Latent Variables and Evaluation

Why evaluation needs latent variable realism to make sense

Sep 21, 2024

In October, I’ll be speaking about the philosophy of measurement at a panel during the American Evaluation Association’s annual conference in Portland, OR. When my talk starts, I’ll simultaneously post the text to Substack for those who can’t attend. (This seems like an obvious use case for Substack - documenting conference talks that I probably won’t publish in a journal anyway. Maybe we should all do it.)

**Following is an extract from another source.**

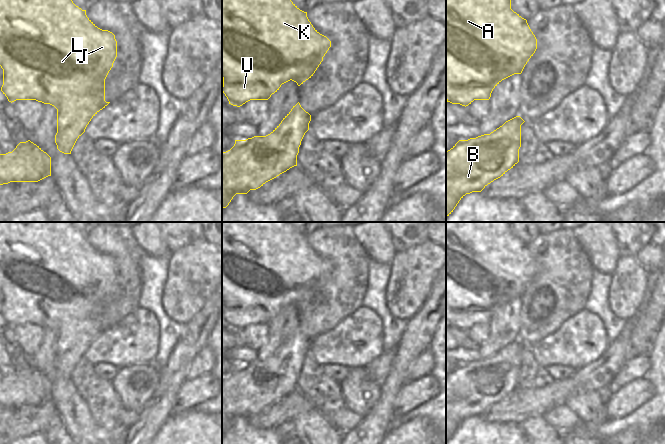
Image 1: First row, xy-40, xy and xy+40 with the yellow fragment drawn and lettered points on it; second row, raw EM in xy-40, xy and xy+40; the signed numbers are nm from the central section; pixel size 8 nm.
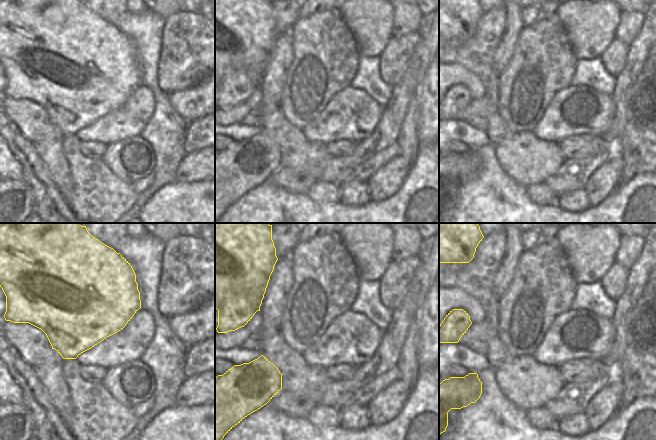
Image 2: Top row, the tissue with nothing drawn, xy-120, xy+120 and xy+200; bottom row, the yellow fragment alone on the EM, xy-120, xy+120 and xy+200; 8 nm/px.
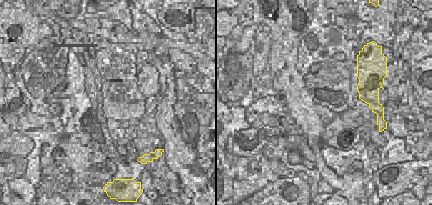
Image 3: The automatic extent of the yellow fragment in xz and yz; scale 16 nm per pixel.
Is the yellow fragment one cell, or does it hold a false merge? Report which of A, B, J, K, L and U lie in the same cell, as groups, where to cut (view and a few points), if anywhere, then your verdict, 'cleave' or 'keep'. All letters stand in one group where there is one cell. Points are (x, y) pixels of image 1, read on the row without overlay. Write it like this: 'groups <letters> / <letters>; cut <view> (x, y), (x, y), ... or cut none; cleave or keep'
groups A B J K L U; cut none; keep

The topic of my talk is the set of philosophical requirements for measurement of subjective mental traits and states, one of which, I argue, is realism about latent variables. This post is an introduction to the idea of latent variable realism for evaluators. If you are reading this post in the future and your interest in latent variable realism was piqued by my AEA talk, this is a great place to start. For most readers, however, I hope this will simply be a helpful introduction to what I consider a critical topic

What is a latent variable?

To understand why “latent variable realism is important to evaluation”, let’s break down my phrase into its component parts. In psychometrics, a latent variable (also known as an underlying or hidden variable) refers to a theoretical construct that cannot be directly observed or measured, but can be inferred from patterns in observable data. Latent variables are often considered to be the true cause of the relationships between the manifest variables - the latter being variables that we can observe easily.

For example, in a test of reading comprehension, a latent variable might represent an individual's true reading ability. This ability cannot be directly observed, but the test scores on specific reading comprehension items (the manifest variables) can be used to estimate this underlying ability. In a psychological study of personality traits, a latent variable might represent a person's true level of extraversion or neuroticism. These traits are not directly observable, but the answers to specific questions or scales (the manifest variables) can be used to estimate these underlying traits.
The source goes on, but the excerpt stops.